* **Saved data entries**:
----------

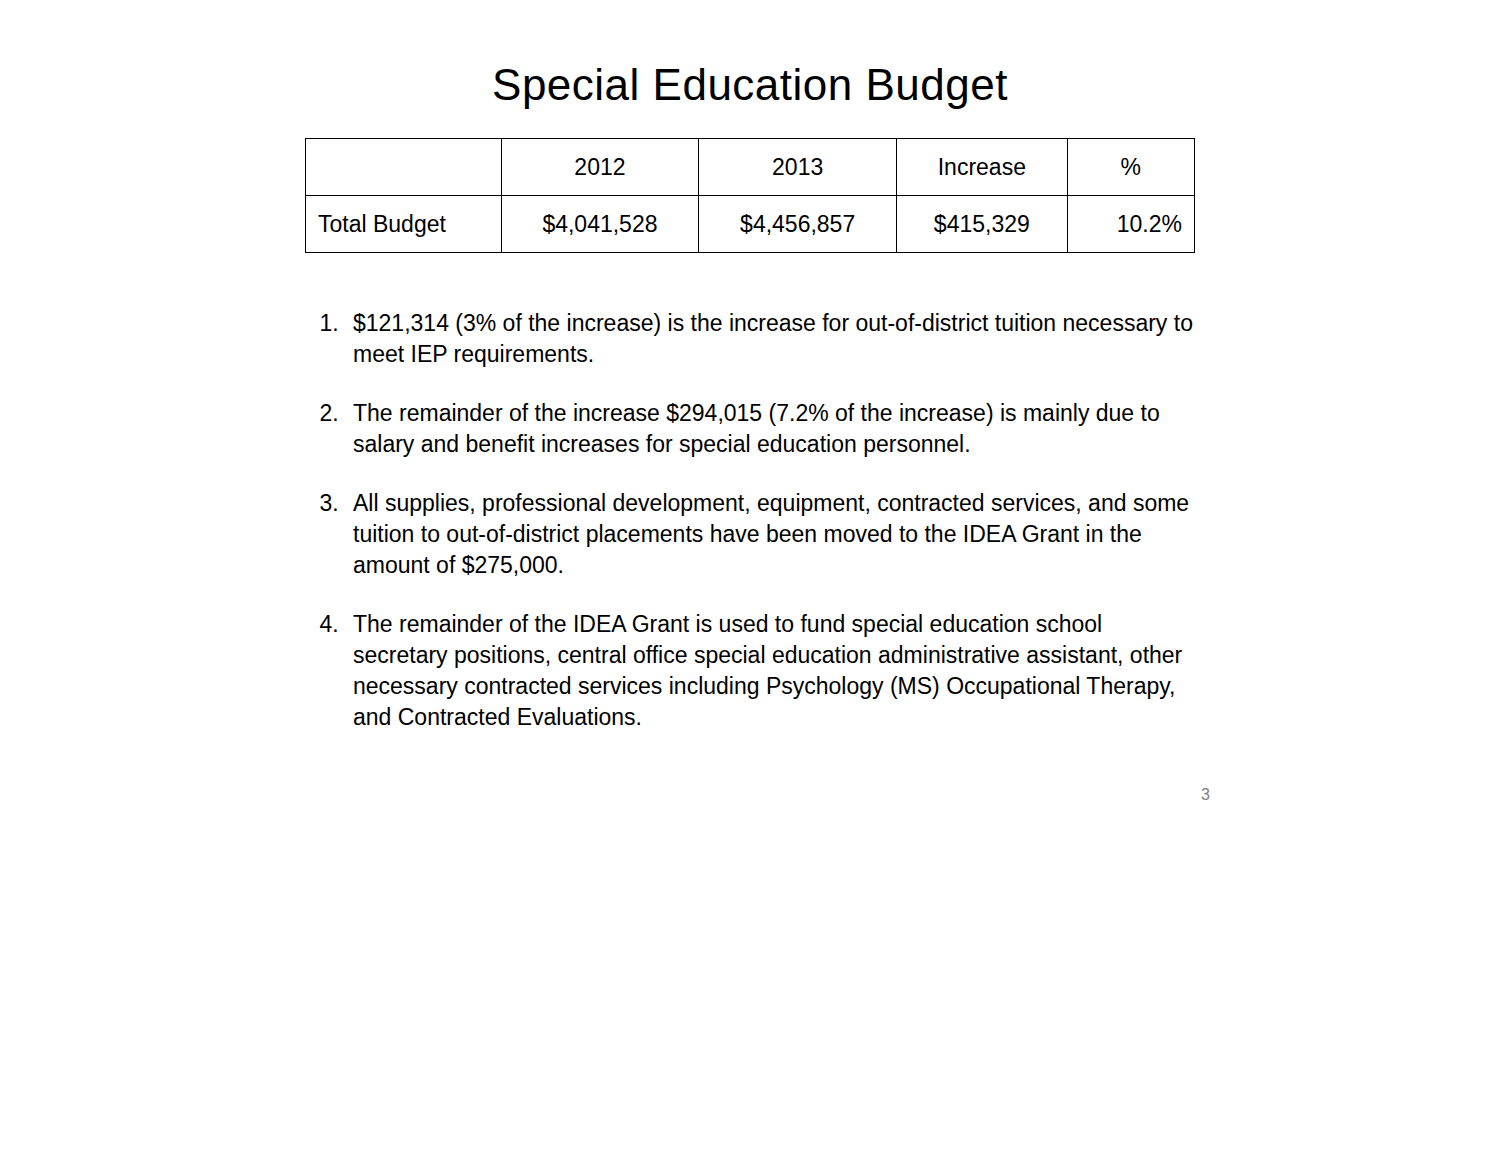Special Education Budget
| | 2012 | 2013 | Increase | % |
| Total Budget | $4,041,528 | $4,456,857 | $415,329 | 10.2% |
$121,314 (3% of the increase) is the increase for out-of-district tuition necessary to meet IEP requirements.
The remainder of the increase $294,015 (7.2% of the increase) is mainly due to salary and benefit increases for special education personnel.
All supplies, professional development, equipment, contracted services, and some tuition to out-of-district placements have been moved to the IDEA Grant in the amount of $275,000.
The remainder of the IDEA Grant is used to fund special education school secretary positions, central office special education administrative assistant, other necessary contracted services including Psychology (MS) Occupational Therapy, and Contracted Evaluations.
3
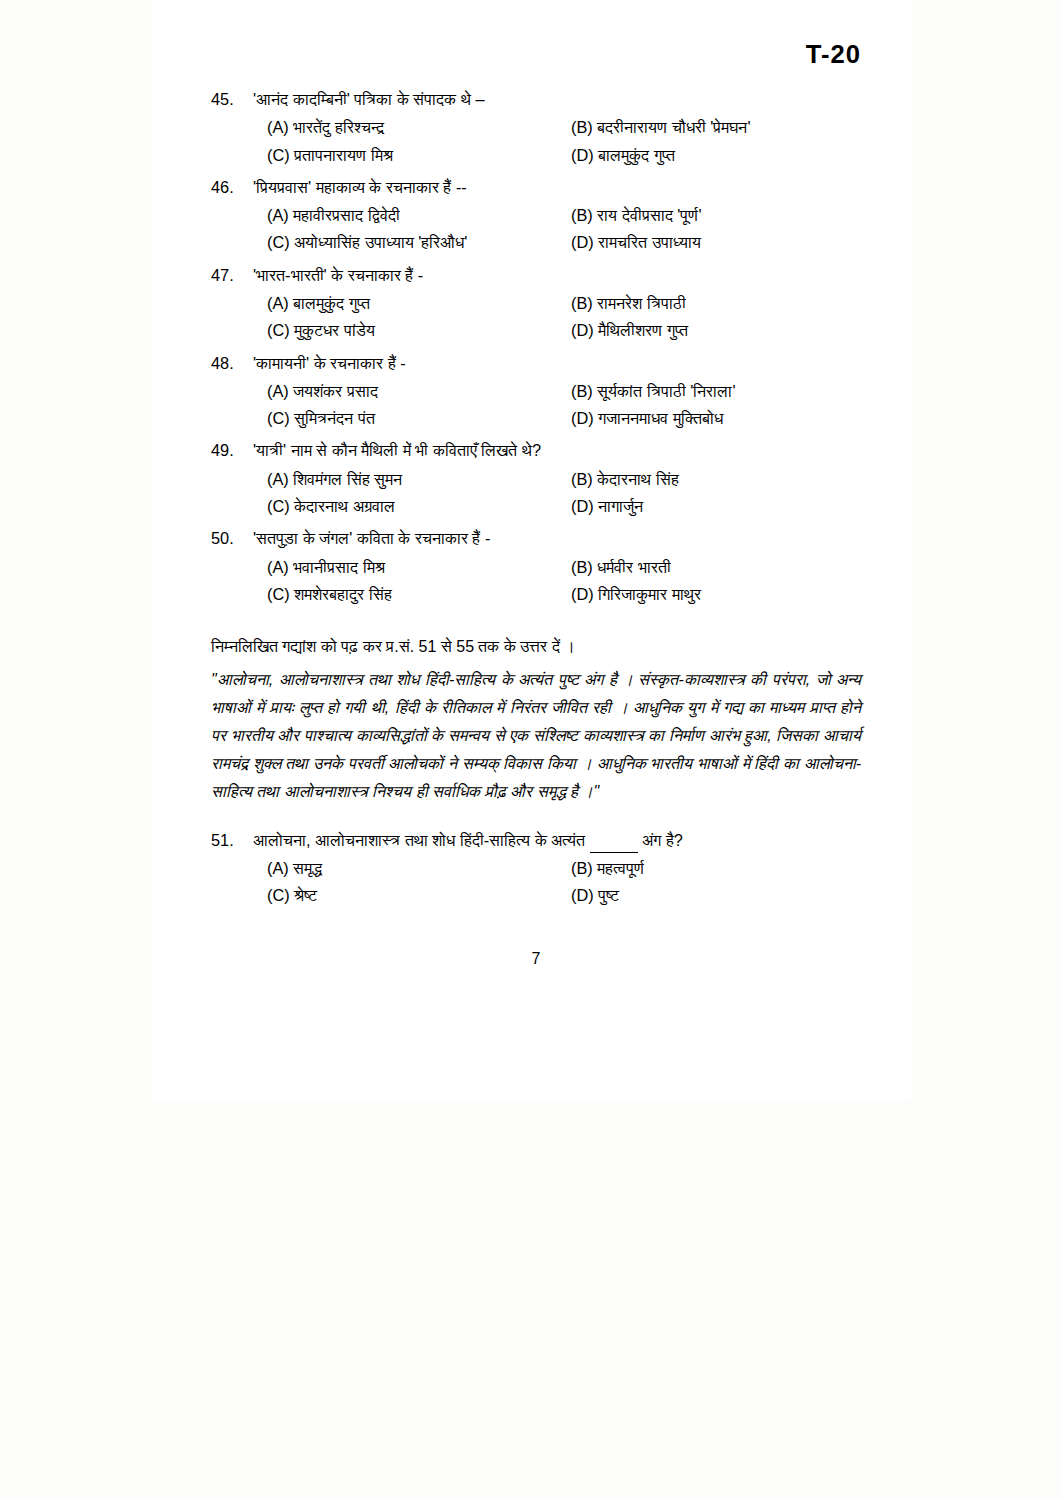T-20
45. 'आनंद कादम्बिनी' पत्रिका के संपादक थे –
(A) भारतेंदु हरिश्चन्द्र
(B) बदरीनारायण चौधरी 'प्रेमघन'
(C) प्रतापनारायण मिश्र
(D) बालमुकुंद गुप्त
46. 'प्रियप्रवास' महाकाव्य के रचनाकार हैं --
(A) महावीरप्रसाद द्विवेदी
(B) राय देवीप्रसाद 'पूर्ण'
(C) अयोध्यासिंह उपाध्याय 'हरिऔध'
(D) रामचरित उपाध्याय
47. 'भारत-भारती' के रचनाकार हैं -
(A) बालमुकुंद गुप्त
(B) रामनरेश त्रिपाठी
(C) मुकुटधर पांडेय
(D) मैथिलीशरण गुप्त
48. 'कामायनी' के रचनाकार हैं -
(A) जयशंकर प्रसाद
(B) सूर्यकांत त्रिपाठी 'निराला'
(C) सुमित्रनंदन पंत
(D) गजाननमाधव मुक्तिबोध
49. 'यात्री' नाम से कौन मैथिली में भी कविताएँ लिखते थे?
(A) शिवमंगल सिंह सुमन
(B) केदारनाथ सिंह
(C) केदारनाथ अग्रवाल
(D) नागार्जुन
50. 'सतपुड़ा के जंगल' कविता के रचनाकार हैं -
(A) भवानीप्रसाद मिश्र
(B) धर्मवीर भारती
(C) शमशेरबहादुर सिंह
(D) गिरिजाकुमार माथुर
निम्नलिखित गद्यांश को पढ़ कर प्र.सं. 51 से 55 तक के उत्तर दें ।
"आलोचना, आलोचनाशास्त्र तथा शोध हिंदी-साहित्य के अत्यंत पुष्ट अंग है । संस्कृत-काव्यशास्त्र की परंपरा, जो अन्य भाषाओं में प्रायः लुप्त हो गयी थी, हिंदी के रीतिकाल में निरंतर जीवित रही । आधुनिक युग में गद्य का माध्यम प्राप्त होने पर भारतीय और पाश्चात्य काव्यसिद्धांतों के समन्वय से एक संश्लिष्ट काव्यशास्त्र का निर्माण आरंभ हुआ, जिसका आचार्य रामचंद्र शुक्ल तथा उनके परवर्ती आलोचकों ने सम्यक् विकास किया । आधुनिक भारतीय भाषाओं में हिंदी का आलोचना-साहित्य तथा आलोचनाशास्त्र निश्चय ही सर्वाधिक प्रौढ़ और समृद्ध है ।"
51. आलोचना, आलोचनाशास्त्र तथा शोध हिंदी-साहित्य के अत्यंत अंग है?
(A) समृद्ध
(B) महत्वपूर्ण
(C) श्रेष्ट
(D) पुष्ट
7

----------

* **Work to be completed**: Word for word, repeat the lines from the one holding "(A) जयशंकर प्रसाद" through the last line of the entries, both included.

* **Finished task**:
(A) जयशंकर प्रसाद
(B) सूर्यकांत त्रिपाठी 'निराला'
(C) सुमित्रनंदन पंत
(D) गजाननमाधव मुक्तिबोध
49. 'यात्री' नाम से कौन मैथिली में भी कविताएँ लिखते थे?
(A) शिवमंगल सिंह सुमन
(B) केदारनाथ सिंह
(C) केदारनाथ अग्रवाल
(D) नागार्जुन
50. 'सतपुड़ा के जंगल' कविता के रचनाकार हैं -
(A) भवानीप्रसाद मिश्र
(B) धर्मवीर भारती
(C) शमशेरबहादुर सिंह
(D) गिरिजाकुमार माथुर
निम्नलिखित गद्यांश को पढ़ कर प्र.सं. 51 से 55 तक के उत्तर दें ।
"आलोचना, आलोचनाशास्त्र तथा शोध हिंदी-साहित्य के अत्यंत पुष्ट अंग है । संस्कृत-काव्यशास्त्र की परंपरा, जो अन्य भाषाओं में प्रायः लुप्त हो गयी थी, हिंदी के रीतिकाल में निरंतर जीवित रही । आधुनिक युग में गद्य का माध्यम प्राप्त होने पर भारतीय और पाश्चात्य काव्यसिद्धांतों के समन्वय से एक संश्लिष्ट काव्यशास्त्र का निर्माण आरंभ हुआ, जिसका आचार्य रामचंद्र शुक्ल तथा उनके परवर्ती आलोचकों ने सम्यक् विकास किया । आधुनिक भारतीय भाषाओं में हिंदी का आलोचना-साहित्य तथा आलोचनाशास्त्र निश्चय ही सर्वाधिक प्रौढ़ और समृद्ध है ।"
51. आलोचना, आलोचनाशास्त्र तथा शोध हिंदी-साहित्य के अत्यंत अंग है?
(A) समृद्ध
(B) महत्वपूर्ण
(C) श्रेष्ट
(D) पुष्ट
7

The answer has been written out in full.